Annelise Stern
Qu'est-ce que tu aimes dans une oeuvre d'art ?
Dernière mise à jour : 13 janv. 2022
La semaine dernière, Lyse de Quillacq m'a interviewé pour son podcast Innover dans le monde de l'art et elle m'a posé une très bonne question : Qu'est-ce que tu aimes dans une oeuvre d'art ? Si elle m'avait posé la même question un mois avant, ma réponse aurait certainement été très différente. D'ailleurs, la réponse que j'avais formulé dans mon livre, Les question bêtes de l'art, n'est pas celle que je vais vous proposer aujourd'hui. Il y quelques semaines, une phrase de Marina Abramovic dans son autobiographie Traverser les murs : Mémoire, m'a bouleversé :
"Si l’art n’est que politique, il se transforme en journal. La nouveauté dure un jour, et le lendemain c’est du réchauffé. Seules de nombreuses couches de sens peuvent assurer sa longévité - la société puise ainsi dans l’oeuvre ce dont elle a besoin au fil du temps."
J'ai découvert la philosophie avant de m'intéresser à l'art, alors j'ai tendance à aborder ce type de questions à travers les grands philosophes. Jusqu'à présent j'étais très influencée par le principe de l'existentialisme. Dans Qu’est-ce que la littérature (1948), Sartre affirme que “l’art n’a jamais été du côté des puristes.” Il souligne ainsi que le véritable art vise d’abord un engagement dont le but premier est le changement du destin de toute société. Pour comprendre la figure sartrienne de l’artiste engagé, il faut se pencher sur la philosophie de l’existentialisme démocratisée par Sartre. L’engagement, parce qu’il suppose la liberté dans sa nature profonde, induit inévitablement la prise d’une décision que l’individu n’était pas contraint de prendre. Aussi, puisque l'humain est condamné à être libre et sans cesse appelé à choisir entre différents possibles, on ne peut pas, pour Sartre, ne pas être engagé. Personne ne peut prétendre à la neutralité car le refus même de “choisir” résulte déjà d’un choix : celui de ne pas choisir.

# [TRAVAIL DEMANDÉ]
Dans le texte d'exercice, quel ouvrage de Sartre paru en 1948 est cité ?

# [LISTE PRÉSENTÉE]
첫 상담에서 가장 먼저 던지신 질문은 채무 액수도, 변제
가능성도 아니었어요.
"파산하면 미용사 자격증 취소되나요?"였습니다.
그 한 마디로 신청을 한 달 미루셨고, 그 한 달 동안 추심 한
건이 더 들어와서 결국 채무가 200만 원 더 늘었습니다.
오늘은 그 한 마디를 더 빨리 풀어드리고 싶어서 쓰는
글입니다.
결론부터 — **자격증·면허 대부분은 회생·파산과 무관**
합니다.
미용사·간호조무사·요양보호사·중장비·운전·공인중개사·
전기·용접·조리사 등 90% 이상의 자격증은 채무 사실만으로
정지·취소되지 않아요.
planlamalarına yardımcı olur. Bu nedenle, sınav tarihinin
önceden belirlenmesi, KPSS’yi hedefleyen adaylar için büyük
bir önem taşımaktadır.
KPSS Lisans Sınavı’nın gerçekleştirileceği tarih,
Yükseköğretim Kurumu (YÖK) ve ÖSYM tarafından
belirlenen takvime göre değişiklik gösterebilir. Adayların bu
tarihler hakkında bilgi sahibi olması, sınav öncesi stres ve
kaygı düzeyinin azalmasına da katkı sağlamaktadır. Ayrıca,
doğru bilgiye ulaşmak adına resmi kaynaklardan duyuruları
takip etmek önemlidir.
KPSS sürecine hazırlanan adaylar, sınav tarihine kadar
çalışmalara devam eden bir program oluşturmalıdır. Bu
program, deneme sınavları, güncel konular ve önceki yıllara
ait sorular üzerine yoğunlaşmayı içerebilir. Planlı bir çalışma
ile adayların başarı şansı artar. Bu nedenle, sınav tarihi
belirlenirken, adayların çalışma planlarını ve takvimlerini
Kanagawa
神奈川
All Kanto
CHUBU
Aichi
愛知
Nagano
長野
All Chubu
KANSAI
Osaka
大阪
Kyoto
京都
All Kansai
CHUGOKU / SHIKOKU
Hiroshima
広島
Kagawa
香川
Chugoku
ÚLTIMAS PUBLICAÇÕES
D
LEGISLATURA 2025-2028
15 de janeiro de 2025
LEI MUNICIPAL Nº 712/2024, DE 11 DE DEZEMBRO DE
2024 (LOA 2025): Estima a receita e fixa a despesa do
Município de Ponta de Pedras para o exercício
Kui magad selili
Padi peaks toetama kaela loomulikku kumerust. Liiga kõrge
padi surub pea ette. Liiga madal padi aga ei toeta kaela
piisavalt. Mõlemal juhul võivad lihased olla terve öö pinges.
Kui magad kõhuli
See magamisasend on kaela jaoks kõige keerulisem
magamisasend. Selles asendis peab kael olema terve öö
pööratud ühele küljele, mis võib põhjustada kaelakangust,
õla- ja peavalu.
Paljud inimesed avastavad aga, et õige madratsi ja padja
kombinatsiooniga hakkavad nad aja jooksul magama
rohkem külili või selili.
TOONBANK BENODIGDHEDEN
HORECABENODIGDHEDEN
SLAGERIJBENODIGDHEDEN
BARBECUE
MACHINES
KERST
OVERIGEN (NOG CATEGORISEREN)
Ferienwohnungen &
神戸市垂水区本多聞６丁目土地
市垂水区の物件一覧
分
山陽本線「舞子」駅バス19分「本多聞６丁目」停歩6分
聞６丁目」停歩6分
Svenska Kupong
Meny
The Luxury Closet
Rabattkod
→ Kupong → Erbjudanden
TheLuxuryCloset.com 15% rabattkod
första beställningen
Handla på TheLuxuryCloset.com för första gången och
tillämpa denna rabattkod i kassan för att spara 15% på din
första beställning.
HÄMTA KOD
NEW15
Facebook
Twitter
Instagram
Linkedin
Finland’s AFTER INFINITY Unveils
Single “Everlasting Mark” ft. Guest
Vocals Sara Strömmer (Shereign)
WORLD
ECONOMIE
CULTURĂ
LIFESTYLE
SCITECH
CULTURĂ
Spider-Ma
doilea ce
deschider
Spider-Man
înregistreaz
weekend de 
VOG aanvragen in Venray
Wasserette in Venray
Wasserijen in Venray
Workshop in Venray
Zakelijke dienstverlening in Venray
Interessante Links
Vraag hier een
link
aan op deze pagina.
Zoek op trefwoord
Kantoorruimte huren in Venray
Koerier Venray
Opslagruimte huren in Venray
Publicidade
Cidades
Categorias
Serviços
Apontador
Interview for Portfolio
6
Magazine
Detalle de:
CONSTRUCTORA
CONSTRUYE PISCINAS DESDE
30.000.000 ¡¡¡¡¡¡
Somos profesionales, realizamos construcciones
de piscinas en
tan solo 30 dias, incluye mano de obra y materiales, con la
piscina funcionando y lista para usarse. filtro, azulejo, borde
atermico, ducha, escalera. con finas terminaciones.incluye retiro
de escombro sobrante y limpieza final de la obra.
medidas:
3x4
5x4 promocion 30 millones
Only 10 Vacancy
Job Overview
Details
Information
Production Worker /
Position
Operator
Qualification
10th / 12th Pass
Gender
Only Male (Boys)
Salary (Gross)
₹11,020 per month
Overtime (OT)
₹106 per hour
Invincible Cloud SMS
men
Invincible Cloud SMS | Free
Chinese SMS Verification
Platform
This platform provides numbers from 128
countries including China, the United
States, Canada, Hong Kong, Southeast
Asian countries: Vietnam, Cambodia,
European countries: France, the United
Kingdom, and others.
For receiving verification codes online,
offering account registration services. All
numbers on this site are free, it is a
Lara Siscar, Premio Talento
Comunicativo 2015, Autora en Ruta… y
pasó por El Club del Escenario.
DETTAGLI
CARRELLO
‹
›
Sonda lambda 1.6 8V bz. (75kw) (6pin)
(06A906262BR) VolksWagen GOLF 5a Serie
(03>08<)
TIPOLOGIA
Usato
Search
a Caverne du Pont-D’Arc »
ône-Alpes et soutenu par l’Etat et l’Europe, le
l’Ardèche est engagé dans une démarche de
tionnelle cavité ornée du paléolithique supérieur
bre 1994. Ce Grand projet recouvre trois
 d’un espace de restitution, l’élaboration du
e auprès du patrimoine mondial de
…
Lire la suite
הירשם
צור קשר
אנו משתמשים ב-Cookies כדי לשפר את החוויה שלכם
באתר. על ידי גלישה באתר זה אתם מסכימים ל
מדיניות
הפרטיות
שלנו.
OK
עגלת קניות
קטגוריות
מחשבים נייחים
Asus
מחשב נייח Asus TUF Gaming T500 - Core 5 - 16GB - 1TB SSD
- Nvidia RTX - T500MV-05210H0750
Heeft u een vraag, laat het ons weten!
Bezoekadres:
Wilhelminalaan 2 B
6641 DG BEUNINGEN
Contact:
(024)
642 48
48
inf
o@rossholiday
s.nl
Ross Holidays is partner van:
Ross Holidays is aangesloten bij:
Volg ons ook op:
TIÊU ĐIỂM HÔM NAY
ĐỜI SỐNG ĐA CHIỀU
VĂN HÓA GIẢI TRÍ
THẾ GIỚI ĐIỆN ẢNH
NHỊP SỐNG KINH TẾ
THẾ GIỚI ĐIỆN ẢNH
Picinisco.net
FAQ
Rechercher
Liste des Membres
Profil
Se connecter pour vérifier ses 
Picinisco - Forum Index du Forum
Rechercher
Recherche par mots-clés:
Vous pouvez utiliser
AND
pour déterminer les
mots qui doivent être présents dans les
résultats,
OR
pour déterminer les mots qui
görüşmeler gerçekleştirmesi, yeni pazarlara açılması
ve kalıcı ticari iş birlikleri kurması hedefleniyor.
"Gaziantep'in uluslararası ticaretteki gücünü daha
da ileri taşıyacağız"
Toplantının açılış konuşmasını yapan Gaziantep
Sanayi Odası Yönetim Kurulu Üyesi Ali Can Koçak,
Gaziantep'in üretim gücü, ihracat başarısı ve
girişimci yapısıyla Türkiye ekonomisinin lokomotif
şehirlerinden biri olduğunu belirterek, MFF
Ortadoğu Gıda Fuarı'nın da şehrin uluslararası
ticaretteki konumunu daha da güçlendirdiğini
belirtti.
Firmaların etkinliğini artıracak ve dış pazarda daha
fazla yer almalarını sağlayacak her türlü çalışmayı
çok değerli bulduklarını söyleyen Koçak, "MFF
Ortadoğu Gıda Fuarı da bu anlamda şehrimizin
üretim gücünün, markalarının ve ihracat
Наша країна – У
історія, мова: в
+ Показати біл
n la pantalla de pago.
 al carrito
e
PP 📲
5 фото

# [RÉPONSE]
Qu'est-ce que la littérature